- [TEXTE DE LA PAGE]:
Hezbollah : un arsenal qui renaît entre frontières, ports et ateliers secrets
©Ici Beyrouth

Les avertissements se multiplient sur le réarmement du Hezbollah. Après avoir longtemps mis en avant les flux financiers en provenance d’Iran, Washington et Tel-Aviv s’inquiètent désormais du rythme auquel la formation chiite libanaise reconstitue son arsenal.

Selon une enquête publiée jeudi par le Wall Street Journal, la milice, loin de respecter les termes du cessez-le-feu conclu en novembre 2024 avec Israël, renforcerait discrètement ses capacités militaires à travers plusieurs canaux: les passages frontaliers avec la Syrie, certains ports libanais et même une production locale d’armes.

Pour le général à la retraite et directeur général du Forum régional de consultation et d'études (RFSC) Khaled Hamadé, interrogé par Ici Beyrouth, «de nombreux médias internationaux – américains, français et israéliens – ont récemment traité des tentatives du Hezbollah de reconstituer ses capacités militaires et logistiques». D’après lui, le sujet ne se limite plus à la presse: plusieurs responsables de la formation, dont le député Ali Fayad et le vice-président du Conseil politique du Hezbollah, Mahmoud Qomati, ont publiquement affirmé que le mouvement a retrouvé ses capacités et se dit prêt à la confrontation. Des déclarations iraniennes ont également souligné que le Hezbollah dispose désormais de moyens pouvant «renverser la donne».

- [DONNÉES FOURNIES]:
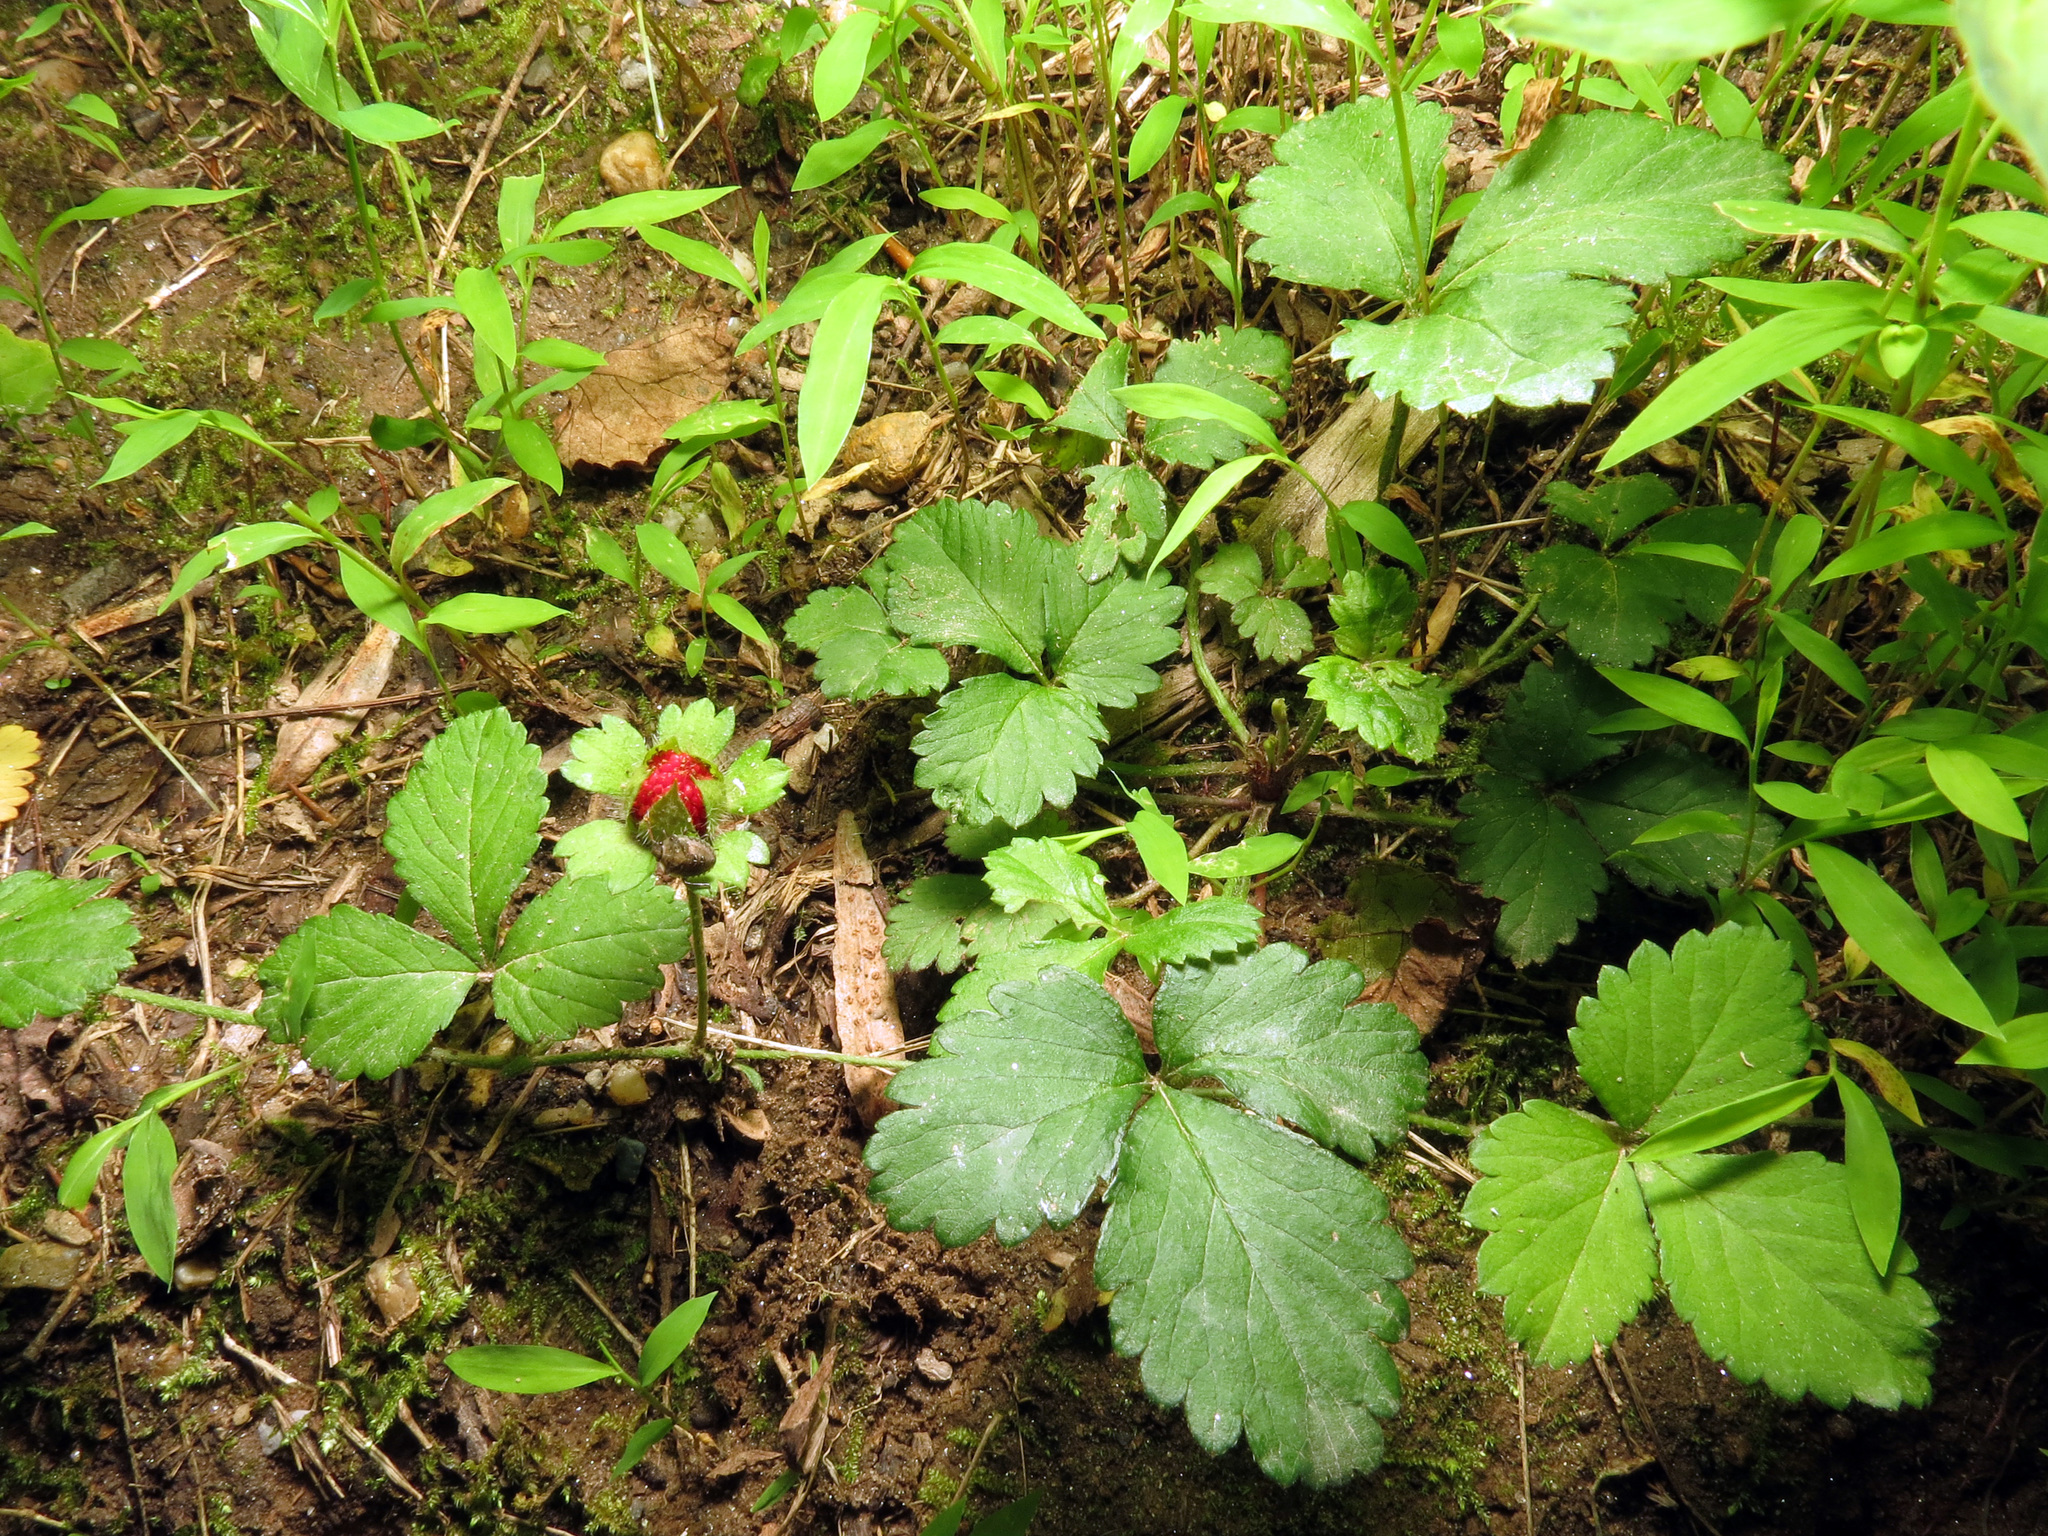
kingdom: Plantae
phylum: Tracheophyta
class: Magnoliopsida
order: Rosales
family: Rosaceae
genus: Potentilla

--

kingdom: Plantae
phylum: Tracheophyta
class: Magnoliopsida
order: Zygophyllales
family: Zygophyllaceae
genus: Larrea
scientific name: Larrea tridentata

- [DÉFI 1]: Veuillez relever, d'après l'article sur le Hezbollah, tous les canaux par lesquels la milice renforcerait ses capacités militaires selon l'enquête du Wall Street Journal.
- [DÉFI 2]: Indiquez si chacune des affirmations suivantes concorde avec l'article sur le Hezbollah, en répondant par oui ou par non et en citant les mots qui tranchent : (a) le cessez-le-feu avec Israël a été conclu en novembre 2024 ; (b) l'enquête mentionnée a été publiée par Ici Beyrouth ; (c) Khaled Hamadé est un général en activité.
- [DÉFI 3]: Reprenez l'article sur le Hezbollah à la suite de sa dernière phrase.

- [RÉPONSE 1]:
- Les passages frontaliers avec la Syrie
- Certains ports libanais
- Une production locale d'armes

- [RÉPONSE 2]:
(a) Oui : « cessez-le-feu conclu en novembre 2024 avec Israël ».
(b) Non : « Selon une enquête publiée jeudi par le Wall Street Journal ».
(c) Non : « le général à la retraite ».

- [RÉPONSE 3]:
Ces annonces relancent donc nécessairement le débat sur les circuits d’approvisionnement du Hezbollah. La question centrale demeure: d’où proviennent les armements ? Le Hezbollah a-t-il conservé des infrastructures intactes, ou utilise-t-il de nouveaux circuits et méthodes pour réapprovisionner ses stocks ? 

Des passages frontaliers toujours actifs

Officiellement, la plupart des routes de contrebande reliant la Syrie au Liban devaient être fermées dans le cadre du plan de sécurisation mené par l’armée libanaise, avec le soutien de la Force intérimaire des Nations Unies au Liban (Finul). En réalité, plusieurs itinéraires restent actifs, notamment dans la région du Qalamoun et le nord de la Békaa, entre Qoussayr, Hermel et Ersal, confie, à Ici Beyrouth, un militaire proche du dossier. Ces zones montagneuses, difficiles à contrôler, servent depuis des années de couloirs logistiques au Hezbollah.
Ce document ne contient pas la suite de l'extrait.